▶ 练习说明
#1 根据兼容数题目原文,如果某个数组元素与数组中任何其他元素都不兼容,对应的 ans i 应该等于多少?
#2 请接着兼容数题目原文的最后一句往下续写。

▶ 原文摘录
Compatible Numbers

**题目描述:**
Two integers x and y are compatible , if the result of their bitwise "AND" equals zero, that is, a & b  = 0 . For example, numbers 90 (1011010 ) and 36 (100100 ) are compatible, as 1011010 & 100100  = 0  , and numbers 3 (11 ) and 6 (110 ) are not compatible, as 11 & 110  = 10  .

You are given an array of integers a1 ,  a2 , ...,  an . Your task is to find the following for each array element: is this element compatible with some other element from the given array? If the answer to this question is positive, then you also should find any suitable element.

**Input**
The first line contains an integer n ( 1 ≤  n  ≤ 10^6 ) — the number of elements in the given array. The second line contains n space-separated integers a1 ,  a2 , ...,  an ( 1 ≤  ai  ≤ 4·10 ^6 ) — the elements of the given array. The numbers in the array can coincide.

**Output**
Print n integers ans i . If a i isn't compatible with any other element of the given array a1 ,  a2 , ...,  an , then ans i should be equal to -1. Otherwise ans i is any such number, that a i & ans i  = 0 , and also ans i occurs in the array a1 ,  a2 , ...,  an .

▶ 原始数据
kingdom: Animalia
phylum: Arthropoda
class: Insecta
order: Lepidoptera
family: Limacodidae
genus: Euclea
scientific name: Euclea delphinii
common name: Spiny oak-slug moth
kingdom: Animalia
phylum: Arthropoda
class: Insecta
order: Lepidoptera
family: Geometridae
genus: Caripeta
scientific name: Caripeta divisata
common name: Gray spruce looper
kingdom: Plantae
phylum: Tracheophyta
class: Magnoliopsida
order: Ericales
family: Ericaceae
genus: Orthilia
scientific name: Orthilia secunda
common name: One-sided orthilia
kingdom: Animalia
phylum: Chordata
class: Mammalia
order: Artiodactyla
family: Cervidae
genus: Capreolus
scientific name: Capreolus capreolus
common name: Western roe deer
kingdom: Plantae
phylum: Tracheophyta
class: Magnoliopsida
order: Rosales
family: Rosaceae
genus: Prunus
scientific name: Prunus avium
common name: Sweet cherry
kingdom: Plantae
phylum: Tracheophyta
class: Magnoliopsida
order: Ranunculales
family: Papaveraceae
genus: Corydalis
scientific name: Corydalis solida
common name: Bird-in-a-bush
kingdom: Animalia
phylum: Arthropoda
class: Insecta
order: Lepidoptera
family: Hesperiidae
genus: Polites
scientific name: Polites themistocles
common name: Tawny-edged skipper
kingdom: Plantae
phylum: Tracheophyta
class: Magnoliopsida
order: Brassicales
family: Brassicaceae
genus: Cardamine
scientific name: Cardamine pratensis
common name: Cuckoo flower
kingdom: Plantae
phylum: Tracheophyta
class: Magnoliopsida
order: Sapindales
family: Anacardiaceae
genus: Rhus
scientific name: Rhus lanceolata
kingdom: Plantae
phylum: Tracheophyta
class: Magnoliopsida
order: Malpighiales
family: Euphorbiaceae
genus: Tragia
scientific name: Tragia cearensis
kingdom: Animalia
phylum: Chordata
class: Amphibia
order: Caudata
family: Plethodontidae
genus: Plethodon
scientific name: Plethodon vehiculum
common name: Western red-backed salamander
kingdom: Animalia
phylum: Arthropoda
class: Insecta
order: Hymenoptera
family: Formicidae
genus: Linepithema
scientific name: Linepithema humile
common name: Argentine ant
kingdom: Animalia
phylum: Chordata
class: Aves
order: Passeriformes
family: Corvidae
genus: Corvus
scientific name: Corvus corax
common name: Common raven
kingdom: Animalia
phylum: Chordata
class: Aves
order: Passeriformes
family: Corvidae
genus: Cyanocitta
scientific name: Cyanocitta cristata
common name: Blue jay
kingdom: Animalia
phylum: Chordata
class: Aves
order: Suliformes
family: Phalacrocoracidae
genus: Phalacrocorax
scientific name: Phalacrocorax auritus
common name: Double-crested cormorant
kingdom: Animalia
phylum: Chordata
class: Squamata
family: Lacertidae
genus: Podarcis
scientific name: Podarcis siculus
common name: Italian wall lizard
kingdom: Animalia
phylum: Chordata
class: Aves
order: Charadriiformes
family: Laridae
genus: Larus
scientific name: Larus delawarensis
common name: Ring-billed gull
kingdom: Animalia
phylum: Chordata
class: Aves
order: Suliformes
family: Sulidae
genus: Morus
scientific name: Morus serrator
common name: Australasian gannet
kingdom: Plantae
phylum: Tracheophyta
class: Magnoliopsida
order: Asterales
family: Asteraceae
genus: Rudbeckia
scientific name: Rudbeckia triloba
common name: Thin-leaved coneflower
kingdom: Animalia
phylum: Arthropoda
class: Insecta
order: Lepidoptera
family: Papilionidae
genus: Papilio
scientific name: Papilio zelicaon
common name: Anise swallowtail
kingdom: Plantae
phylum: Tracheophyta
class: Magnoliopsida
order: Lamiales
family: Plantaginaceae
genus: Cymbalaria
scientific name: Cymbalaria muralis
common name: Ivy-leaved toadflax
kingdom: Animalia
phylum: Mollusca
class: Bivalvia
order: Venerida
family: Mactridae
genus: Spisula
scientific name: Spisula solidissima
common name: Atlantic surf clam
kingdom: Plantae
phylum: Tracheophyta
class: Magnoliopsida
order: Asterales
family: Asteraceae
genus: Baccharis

▶ 书面回答
#1 对应的 ans i 应该等于 -1。

#2
**题目大意**
给你n个数字,分别为a1,...,an,输出每个ai对应的x,使得ai^x==0(x是n个数中的任意一个)

**解题思路**
首先,我们知道  0 ^ 1=1, 1 ^ 1=0.对于题目中的每一个数字都小于1<<22.设N=(1<<22)-1,则对于每一个ai,令x=ai^N,x就相当于把ai上的每一个二进制位取反,所以 x ^ ai = 0.并且对于ai来说,去掉ai中任意一个二进制1得到y,有x ^ y=0.具体看代码吧,写不下去了......

**代码**

#include<iostream>
#include<algorithm>
#include<cstdio>
#include<string>
#include<queue>
#include<cmath>
#include<cstring>
using namespace std;
typedef pair<int,int>pii;
typedef long long ll;
const int INF=0x3f3f3f3f;
const int maxn=100+5;
const int N=1<<22;
int dp[1<<22];
int a[1000000+5];
int main()
{
    int n;
    scanf("%d",&n);
    memset(dp,-1,sizeof(dp));
    for(int i=0;i<n;i++)
    {
        scanf("%d",&a[i]);
        dp[a[i]]=a[i];
    }
    for(int i=0;i<(1<<22);i++)
    {
        if(dp[i]==-1)
        {
            for(int j=0;j<22;j++)
            {
                if(i&(1<<j)&&dp[i^(1<<j)]!=-1)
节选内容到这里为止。